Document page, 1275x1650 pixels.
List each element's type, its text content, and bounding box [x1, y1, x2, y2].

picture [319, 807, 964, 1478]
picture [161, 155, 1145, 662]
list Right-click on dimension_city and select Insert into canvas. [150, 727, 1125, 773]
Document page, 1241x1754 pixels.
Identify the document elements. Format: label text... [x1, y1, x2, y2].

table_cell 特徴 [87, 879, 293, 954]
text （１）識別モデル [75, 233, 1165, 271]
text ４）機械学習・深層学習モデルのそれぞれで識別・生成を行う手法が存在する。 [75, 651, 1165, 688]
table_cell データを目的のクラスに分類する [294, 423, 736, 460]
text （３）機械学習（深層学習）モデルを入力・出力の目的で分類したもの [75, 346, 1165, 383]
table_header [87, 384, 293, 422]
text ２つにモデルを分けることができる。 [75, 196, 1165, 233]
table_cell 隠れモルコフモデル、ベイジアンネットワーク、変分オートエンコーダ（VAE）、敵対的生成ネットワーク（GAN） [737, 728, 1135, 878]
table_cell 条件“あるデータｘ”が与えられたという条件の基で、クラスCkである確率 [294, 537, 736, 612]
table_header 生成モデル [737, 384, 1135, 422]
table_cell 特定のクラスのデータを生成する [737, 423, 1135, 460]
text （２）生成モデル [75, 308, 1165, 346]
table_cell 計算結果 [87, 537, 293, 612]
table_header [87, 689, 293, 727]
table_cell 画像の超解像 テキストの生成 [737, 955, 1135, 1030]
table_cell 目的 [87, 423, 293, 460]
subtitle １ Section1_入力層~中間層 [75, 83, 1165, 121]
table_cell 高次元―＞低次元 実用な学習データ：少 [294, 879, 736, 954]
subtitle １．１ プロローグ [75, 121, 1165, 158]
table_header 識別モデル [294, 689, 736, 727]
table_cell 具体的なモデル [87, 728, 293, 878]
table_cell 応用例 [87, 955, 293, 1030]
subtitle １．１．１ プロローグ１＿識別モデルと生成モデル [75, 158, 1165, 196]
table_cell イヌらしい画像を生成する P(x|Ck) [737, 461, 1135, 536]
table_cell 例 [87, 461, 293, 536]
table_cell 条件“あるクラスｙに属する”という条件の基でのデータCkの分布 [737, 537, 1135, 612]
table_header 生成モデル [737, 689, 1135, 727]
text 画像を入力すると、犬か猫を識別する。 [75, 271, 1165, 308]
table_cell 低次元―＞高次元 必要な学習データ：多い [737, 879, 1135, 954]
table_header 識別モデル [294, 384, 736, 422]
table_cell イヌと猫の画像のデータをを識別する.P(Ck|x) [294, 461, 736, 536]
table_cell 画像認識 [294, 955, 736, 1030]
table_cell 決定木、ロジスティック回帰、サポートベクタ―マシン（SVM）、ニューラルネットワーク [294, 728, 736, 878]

_ _ _ _

## Task
Every record needs to be written out again, exactly as it was given.

## Problem solution
Document page, 1275x1650 pixels.
List each element's type, its text content, and bounding box [x1, y1, x2, y2].

picture [319, 807, 964, 1478]
picture [161, 155, 1145, 662]
list Right-click on dimension_city and select Insert into canvas. [150, 727, 1125, 773]
Document page, 1241x1754 pixels.
Identify the document elements. Format: label text... [x1, y1, x2, y2].

table_cell 特徴 [87, 879, 293, 954]
text （１）識別モデル [75, 233, 1165, 271]
text ４）機械学習・深層学習モデルのそれぞれで識別・生成を行う手法が存在する。 [75, 651, 1165, 688]
table_cell データを目的のクラスに分類する [294, 423, 736, 460]
text （３）機械学習（深層学習）モデルを入力・出力の目的で分類したもの [75, 346, 1165, 383]
table_header [87, 384, 293, 422]
text ２つにモデルを分けることができる。 [75, 196, 1165, 233]
table_cell 隠れモルコフモデル、ベイジアンネットワーク、変分オートエンコーダ（VAE）、敵対的生成ネットワーク（GAN） [737, 728, 1135, 878]
table_cell 条件“あるデータｘ”が与えられたという条件の基で、クラスCkである確率 [294, 537, 736, 612]
table_header 生成モデル [737, 384, 1135, 422]
table_cell 特定のクラスのデータを生成する [737, 423, 1135, 460]
text （２）生成モデル [75, 308, 1165, 346]
table_cell 計算結果 [87, 537, 293, 612]
table_header [87, 689, 293, 727]
table_cell 画像の超解像 テキストの生成 [737, 955, 1135, 1030]
table_cell 目的 [87, 423, 293, 460]
subtitle １ Section1_入力層~中間層 [75, 83, 1165, 121]
table_cell 高次元―＞低次元 実用な学習データ：少 [294, 879, 736, 954]
subtitle １．１ プロローグ [75, 121, 1165, 158]
table_header 識別モデル [294, 689, 736, 727]
table_cell 具体的なモデル [87, 728, 293, 878]
table_cell 応用例 [87, 955, 293, 1030]
subtitle １．１．１ プロローグ１＿識別モデルと生成モデル [75, 158, 1165, 196]
table_cell イヌらしい画像を生成する P(x|Ck) [737, 461, 1135, 536]
table_cell 例 [87, 461, 293, 536]
table_cell 条件“あるクラスｙに属する”という条件の基でのデータCkの分布 [737, 537, 1135, 612]
table_header 生成モデル [737, 689, 1135, 727]
text 画像を入力すると、犬か猫を識別する。 [75, 271, 1165, 308]
table_cell 低次元―＞高次元 必要な学習データ：多い [737, 879, 1135, 954]
table_header 識別モデル [294, 384, 736, 422]
table_cell イヌと猫の画像のデータをを識別する.P(Ck|x) [294, 461, 736, 536]
table_cell 画像認識 [294, 955, 736, 1030]
table_cell 決定木、ロジスティック回帰、サポートベクタ―マシン（SVM）、ニューラルネットワーク [294, 728, 736, 878]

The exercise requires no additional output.